Start of Record set
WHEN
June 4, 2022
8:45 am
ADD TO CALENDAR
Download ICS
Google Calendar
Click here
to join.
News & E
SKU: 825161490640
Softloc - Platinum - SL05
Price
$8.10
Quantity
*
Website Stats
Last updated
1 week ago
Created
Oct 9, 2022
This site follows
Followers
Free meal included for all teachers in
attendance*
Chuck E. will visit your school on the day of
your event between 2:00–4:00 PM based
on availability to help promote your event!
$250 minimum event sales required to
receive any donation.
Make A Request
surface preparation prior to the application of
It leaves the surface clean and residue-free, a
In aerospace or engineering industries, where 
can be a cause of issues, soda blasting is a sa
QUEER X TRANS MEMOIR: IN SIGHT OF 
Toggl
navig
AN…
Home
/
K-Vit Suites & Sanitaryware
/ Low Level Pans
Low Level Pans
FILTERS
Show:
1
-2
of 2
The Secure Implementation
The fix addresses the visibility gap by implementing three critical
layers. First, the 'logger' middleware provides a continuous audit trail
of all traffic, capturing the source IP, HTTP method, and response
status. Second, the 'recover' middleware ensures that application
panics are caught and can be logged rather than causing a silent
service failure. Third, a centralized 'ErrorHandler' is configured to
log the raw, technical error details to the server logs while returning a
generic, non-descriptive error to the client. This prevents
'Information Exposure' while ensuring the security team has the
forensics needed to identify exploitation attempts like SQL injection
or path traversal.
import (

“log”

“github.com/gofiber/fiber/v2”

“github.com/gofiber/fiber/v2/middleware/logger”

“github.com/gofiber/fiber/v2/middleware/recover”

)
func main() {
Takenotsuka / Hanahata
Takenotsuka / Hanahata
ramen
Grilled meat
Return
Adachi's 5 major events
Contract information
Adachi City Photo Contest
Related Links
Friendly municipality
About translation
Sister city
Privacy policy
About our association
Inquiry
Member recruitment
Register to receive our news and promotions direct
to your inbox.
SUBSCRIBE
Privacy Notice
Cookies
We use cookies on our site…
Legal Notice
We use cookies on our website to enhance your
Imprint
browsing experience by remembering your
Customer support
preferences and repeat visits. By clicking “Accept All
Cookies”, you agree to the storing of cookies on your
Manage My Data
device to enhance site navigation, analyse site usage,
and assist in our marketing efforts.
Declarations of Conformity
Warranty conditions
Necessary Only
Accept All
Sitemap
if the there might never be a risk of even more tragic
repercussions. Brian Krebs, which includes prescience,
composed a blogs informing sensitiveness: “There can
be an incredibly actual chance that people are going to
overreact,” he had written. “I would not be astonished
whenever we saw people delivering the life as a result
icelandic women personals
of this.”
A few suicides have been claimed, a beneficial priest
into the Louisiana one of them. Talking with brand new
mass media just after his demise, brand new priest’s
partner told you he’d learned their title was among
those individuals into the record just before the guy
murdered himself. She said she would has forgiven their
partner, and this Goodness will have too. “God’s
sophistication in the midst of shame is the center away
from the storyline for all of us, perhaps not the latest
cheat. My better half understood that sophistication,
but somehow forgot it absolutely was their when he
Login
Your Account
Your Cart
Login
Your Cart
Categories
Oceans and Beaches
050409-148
End of Record set
> [Your goal] A bare number is the whole answer: state how many lines in the data above contain "surface".

> [Answer space] 2